● **Aufgaben**
A - Beantworten Sie zum Essay über die AfD die folgenden Fragen:
(i) Welcher Betrag floss laut dem Essay aus dem Westen in den Aufbau Ost?
(ii) Welche Unterzeichner des Offenen Briefs werden namentlich genannt?
(iii) Welche Dynamiken der Traumdeutung nach Freud führt der Essay an?
B - Schreiben Sie den Essay über die AfD im Anschluss an seinen letzten Satz weiter.

Eine kleine Psychoanalyse der AfD

Was die Rechten in Ostdeutschland so erfolgreich macht

Von Caroline Fetscher | Tagesspiegel



Aus der rechten Rhetorik im Osten spricht auch das Unbewusste der Ex-DDR: Von Schuld und Scham, von verschobener Wut und nachgeholtem Aufstand. Ein Essay.

Was ist passiert? Was ist das für ein politischer Klimawandel? Wie kann es sein, dass Groll und Aversion, Verdruss und Hass weite Teile der politischen Landschaft in den neuen Bundesländern prägen?

Jetzt, vor den Landtagswahlen in Brandenburg, Sachsen und Thüringen, werden rationale Erklärungen gesucht, es wird erinnert an die enormen Anstrengungen auf beiden Seiten der einstigen Mauer. Im Osten mussten sich fast alle und fast über Nacht in neue Gesetze, Behörden und Regularien einfinden. Aus dem Westen flossen, je nach Schätzung, 1200 bis 1400 Milliarden Euro in den Aufbau Ost. Es war und ist das wohl monumentalste Programm einer ökonomischen Entwicklungshilfe seit dem Marshall-Plan, mit dem Amerika den Aufbau in der Bundesrepublik und ganz Europa nach dem Zweiten Weltkrieg unterstützte, nach einem heißen Krieg. Der Kalte Krieg endete glücklich, ohne in einen heißen zu münden.

Doch offenbar wird das Glück im Osten des Landes von großen Gruppen nicht honoriert, deren Unmut die AfD politisch bündelt. Selten ist dabei noch die Rede von realen Ungerechtigkeiten, etwa den durch die „Treuhand“ entstandenen Verwerfungen. Auch die Dominanz von Leitfiguren aus dem Westen wie Alice Weidel, Alexander Gauland oder Thilo Sarrazin stört nicht, denn AfD, Pegida und Co bewirtschaften inzwischen ganz andere Äcker.

Nahezu verzweifelte Gegenwehr

Auf selbstgepflügter Scholle säen sie xenophobe, europafeindliche und antidemokratische Ressentiments, und an ihren rechtesten Rändern siedeln agrarische Öko-Gruppen mit völkischer Rasseideologie.

Unlängst haben Ehemalige der DDR-Bürgerbewegung einen Offenen Brief wider die „Alternative für Deutschland“ verfasst, ein Dokument der Klarstellung, des Zorns und auch des perplexen Entsetzens: „Nicht mit uns: Gegen den Missbrauch der Friedlichen Revolution 1989 im Wahlkampf“.

Der Brief, gezeichnet unter anderem von Marianne Birthler, Wolfgang Thierse und Gerd Poppe, beklagt die „absurden Gleichsetzungen und Aneignungsversuche der Revolution von 1989“. Nahezu verzweifelt wehren sie sich gegen behauptete Parallelen zwischen der DDR und der Bundesrepublik, gegen das neurechte Argument, wonach ein vollendender Aufstand „des Volkes“ noch ausstünde – eine „Geschichtslüge“, wie die Unterzeichner zu Recht schreiben: „Die DDR war eine kommunistische Diktatur, und die Bundesrepublik ist eine freiheitliche Demokratie.“

Psychoanalytisch gesehen ist gerade „das Absurde“ besonders ergiebig, da hier das Unbewusste spricht. Es lässt sich lesen nach den von Freud für die Traumdeutung erkannten Dynamiken der Verschiebung, Verdichtung und Verdrängung.

● **Datenauszug**
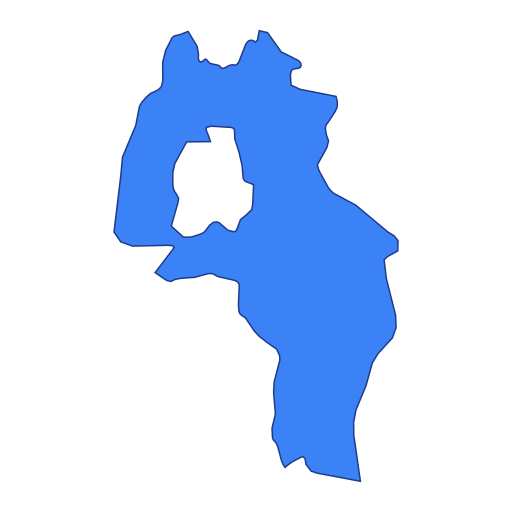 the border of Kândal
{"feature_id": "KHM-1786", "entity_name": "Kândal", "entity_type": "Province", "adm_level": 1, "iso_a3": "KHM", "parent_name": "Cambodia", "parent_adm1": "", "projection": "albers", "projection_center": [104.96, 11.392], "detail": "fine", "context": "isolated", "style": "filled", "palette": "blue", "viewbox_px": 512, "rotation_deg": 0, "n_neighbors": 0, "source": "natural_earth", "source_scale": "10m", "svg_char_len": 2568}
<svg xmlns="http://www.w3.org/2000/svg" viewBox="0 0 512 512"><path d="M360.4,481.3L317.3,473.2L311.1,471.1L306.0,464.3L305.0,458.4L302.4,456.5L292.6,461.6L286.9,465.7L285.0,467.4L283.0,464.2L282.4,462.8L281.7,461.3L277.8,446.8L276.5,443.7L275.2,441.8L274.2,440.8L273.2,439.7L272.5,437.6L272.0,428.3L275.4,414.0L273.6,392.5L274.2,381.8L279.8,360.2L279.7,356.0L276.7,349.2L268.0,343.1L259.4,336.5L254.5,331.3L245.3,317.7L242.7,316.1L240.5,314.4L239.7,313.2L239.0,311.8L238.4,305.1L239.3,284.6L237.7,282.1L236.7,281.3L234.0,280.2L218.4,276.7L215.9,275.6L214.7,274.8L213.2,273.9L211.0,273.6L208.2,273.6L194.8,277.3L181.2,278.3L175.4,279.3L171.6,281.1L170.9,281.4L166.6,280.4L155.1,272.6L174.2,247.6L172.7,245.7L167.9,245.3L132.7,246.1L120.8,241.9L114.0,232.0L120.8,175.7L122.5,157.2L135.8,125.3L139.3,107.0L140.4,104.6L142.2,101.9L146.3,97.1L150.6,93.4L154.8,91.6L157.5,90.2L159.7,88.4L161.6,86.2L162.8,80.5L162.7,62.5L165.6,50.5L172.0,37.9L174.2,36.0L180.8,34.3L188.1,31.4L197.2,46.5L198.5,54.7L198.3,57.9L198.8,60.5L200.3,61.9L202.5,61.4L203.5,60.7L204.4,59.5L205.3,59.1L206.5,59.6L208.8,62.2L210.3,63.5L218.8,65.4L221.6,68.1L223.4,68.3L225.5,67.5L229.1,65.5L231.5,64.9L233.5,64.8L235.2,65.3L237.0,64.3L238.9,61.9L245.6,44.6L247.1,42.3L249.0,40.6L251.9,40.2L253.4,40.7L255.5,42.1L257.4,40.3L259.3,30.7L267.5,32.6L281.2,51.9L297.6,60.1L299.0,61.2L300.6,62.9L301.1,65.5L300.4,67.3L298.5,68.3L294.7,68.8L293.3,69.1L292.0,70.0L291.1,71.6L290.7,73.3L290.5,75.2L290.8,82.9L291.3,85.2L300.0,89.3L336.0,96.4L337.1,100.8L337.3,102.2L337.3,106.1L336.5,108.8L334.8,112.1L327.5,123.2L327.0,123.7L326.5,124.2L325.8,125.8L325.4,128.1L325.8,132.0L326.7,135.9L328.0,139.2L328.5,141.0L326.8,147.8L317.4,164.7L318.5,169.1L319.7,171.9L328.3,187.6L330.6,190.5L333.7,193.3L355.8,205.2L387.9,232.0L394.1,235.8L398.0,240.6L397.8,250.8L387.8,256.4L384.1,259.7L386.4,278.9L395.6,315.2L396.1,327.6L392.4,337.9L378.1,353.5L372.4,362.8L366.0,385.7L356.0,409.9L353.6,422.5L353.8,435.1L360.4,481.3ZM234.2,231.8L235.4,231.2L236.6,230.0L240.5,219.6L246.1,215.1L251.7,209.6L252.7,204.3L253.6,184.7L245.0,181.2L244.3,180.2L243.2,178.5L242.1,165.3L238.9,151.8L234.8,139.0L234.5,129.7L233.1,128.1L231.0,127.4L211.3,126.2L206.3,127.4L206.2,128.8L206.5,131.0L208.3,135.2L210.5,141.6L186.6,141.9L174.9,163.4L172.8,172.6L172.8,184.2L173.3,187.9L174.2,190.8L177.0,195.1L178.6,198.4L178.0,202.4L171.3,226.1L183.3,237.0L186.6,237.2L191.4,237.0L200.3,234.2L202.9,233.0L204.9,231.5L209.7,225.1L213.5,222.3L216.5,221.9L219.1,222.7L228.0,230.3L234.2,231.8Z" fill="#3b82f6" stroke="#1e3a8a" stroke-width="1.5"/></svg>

● **Erwartete Antworten**
A -
(i) Je nach Schätzung 1200 bis 1400 Milliarden Euro.
(ii) Marianne Birthler, Wolfgang Thierse und Gerd Poppe.
(iii) Verschiebung, Verdichtung und Verdrängung.

B -
Epochenreste der DDR und auch der NS-Zeit

Jede Verschwörungstheorie spiegelt in den Alltag hineinkatapultiertes Material aus Alpträumen, die ihrerseits Ursachen haben, und so verhält es sich mit dem reichhaltigen „Traummaterial“, das die Aussagen der AfD darbieten. Durchschaubar ummanteln inzwischen pragmatisch realpolitisch klingende Konzepte die wirksamen Partikel, den „absurden“ Kern der Aussagen. 

Die  Binnenlogiken des Absurden, seine Phantasmen und Widersprüche sind aufschlussreich, leuchtet man in das Assoziationsgeflecht hinein, das aus Reizvokabeln besteht wie „Flüchtlinge“, „Asylbetrüger“ „Grenzöffnung“, „Umvolkung“, „Gleichschaltung“ „Wölfe“, „Nation“, „System“, Identität“ oder „Lügenpresse“.

Ambivalenzen und Inkonsistenzen, halb verarbeitete Epochenreste der DDR und auch der NS-Zeit sind, samt Scham, Schuldgefühlen und Ängsten, prägend für das Absurde in der AfD, für ihre Wunschträume wie Alpträume. Träume gilt es zu entschlüsseln. Sie reden nicht über die Kanzlerin, wenn sie über „Merkel“ reden, nicht über heutige Flüchtlinge, wenn sie über „Grenzen“ reden.

Sie reden nicht über die heutigen Medien, wenn sie von „Lügenpresse“ reden und von „Gleichschaltung“. Vielmehr geht es um unverarbeitetes Material aus der Vergangenheit.  In Leserbriefen zu Kritik an rechter Politik sind Aussagen zu lesen wie: „Ihre Zeitung ist das Neue Deutschland“, oder: „Ich habe in der DDR gelernt was es heißt, dem Staat hörig zu sein. „Nun muss ich heute erleben welche Ergebenheit viele Journalisten diesem BRD-Regime zollen.“ Oder: „Ohne das eigene Gehirn zu benutzen wird alles nachgebetet, was Frau Merkel vorgibt. Das ist an Duckmäusertum kaum zu überbieten.“ Er denke da, schrieb einer, an seinen „Opa, der von Honecker nicht lassen wollte“.

Der Schriftsteller Uwe Tellkamp schrieb, Kritik an rechter Politik erinnere daran wie „Funktionäre des Schriftstellerverbands gegen missliebige Kollegen“ gesprochen hätten, an „gleichgeschaltete Presseorgane“, und er warnte vor einer „Gesinnungsdiktatur“.

Den Protest aus vollem Herzen nachholen

Tatsächlich hatte in der DDR keine Pressefreiheit existiert und erzwungen wurde der dauernde Kotau vor der Staatsführung. Jetzt darf jeder frei reden, und oft scheinen gerade die, die damals nicht fähig oder willens zu Widerstand waren, den Protest aus vollem Herzen nachzuholen, wie um die Scham über das frühere Schweigen zu überdecken. Jetzt darf man öffentlich und namentlich klagen, beanstanden, sich empören, demonstrieren, aufbegehren und das im weiten Rahmen des Rechts an jede Zeitung schicken, öffentlich und mit eigenem Namen, ohne Repressalien zu befürchten.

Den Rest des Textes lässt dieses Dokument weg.